ANA SAYFA



KİTAPLARIM


    SONUÇ MÜTTAKİLERİN LEHİNEDİR


    SONUÇ MÜTTAKİLERİN LEHİNEDİR

    Gönlünü Mevla’sına kaptırmış gönüllülerimiz, şu anda  askerleri ve parasıyla dünyanın en büyüğü olduklarını söyleyenlerin yapamadıklarını dünya genelinde yapmaya çalışıyorlar.

    Moro’dan-Somali’ye, Arakan’dan Amerika’daki mazlum ve mağdurlara kadar her yerde ve her zaman yiyecek, içecek, giyecek ve ilaç yardımına devam ediyorlar.

    Madam Terasa’nın varamadığı, göremediği, el uzatamadığı yerlere vardılar, gördüler, el uzattılar.

    Şimdi böyle, gelecekte daha iyi hizmetler götürülecektir.

    Çünkü bu hizmetler şahıslarla kaim değil.

    Dinimizin emri.

    Kur’an-i Kerimin daha ikinci sayfasında Müttaki insanları tarif ederken Rabbimiz:

    الم (1)

    1- Elif, Lâm, Mîm.

    ذَلِكَ الْكِتَابُ لَا رَيْبَ فِيهِ هُدًى لِلْمُتَّقِينَ (2)
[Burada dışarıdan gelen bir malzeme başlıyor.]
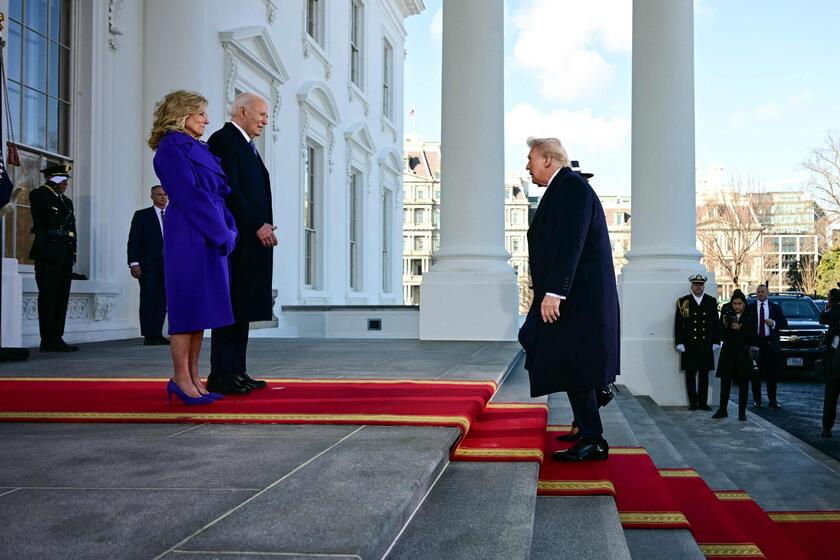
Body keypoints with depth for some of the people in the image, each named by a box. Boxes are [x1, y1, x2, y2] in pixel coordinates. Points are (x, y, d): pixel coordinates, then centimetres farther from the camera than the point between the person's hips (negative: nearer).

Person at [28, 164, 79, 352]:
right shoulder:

    2- İşte Kitap budur, Onda hiç şüphe yoktur. (Bu kitap) mûttaki­lere yol gösteren bir kitaptır.

    الَّذِينَ يُؤْمِنُونَ بِالْغَيْبِ وَيُقِيمُونَ الصَّلَاةَ وَمِمَّا رَزَقْنَاهُمْ يُنْفِقُونَ (3)

    3- Onlar, gayba (Rabbin bildirdiği şekilde) iman ederler. Na­mazı dos­doğru kılarlar ve on­lara rızk olarak verdikleri­mizden in­fak eder­ler.
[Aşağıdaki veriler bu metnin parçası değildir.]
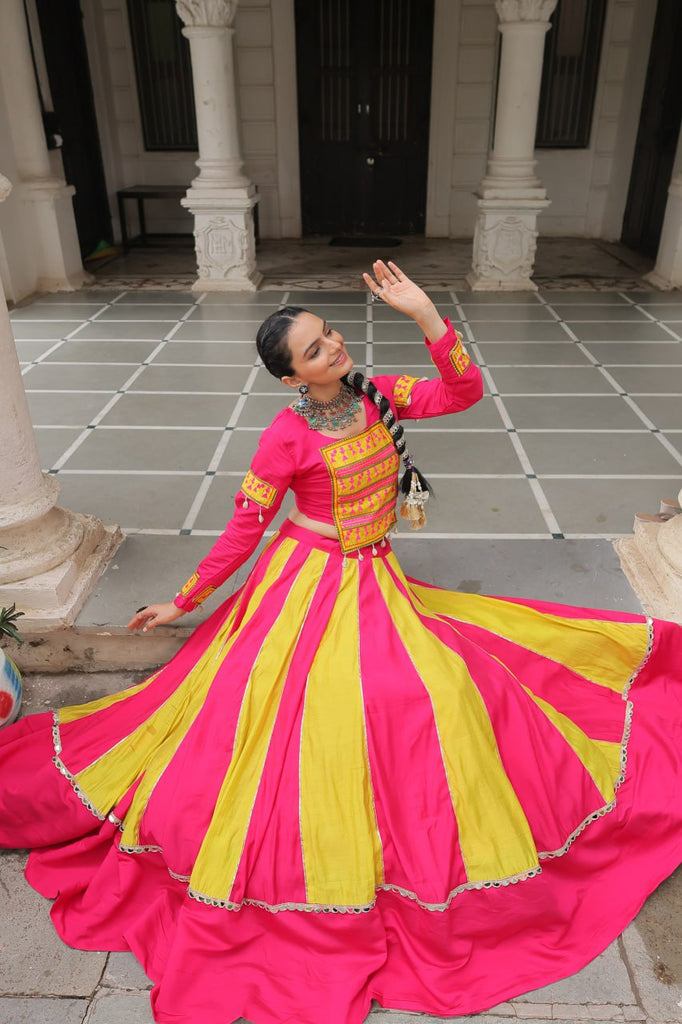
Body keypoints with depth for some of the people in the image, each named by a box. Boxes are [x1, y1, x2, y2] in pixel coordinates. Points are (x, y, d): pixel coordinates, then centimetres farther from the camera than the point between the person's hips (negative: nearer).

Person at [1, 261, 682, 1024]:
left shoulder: (377, 396, -2)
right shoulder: (287, 435, -17)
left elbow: (464, 390, -5)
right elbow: (243, 527, -9)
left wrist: (425, 315, -15)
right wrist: (183, 604, -4)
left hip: (375, 582, 6)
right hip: (310, 584, -5)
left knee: (437, 688, 1)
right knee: (310, 709, -7)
    وَالَّذِينَ يُؤْمِنُونَ بِمَا أُنْزِلَ إِلَيْكَ وَمَا أُنْزِلَ مِنْ قَبْلِكَ وَبِالْآَخِرَةِ هُمْ يُوقِنُونَ (4)

    4- Ve onlar, sana indiri­len(Kur’ân)a da, senden önce indiri­len (kitap­lar)a da iman ederler ve onlar, âhirete de yakîn/kesin bir bilgi ile iman ederler.

    أُولَئِكَ عَلَى هُدًى مِنْ رَبِّهِمْ وَأُولَئِكَ هُمُ الْمُفْلِحُونَ (5)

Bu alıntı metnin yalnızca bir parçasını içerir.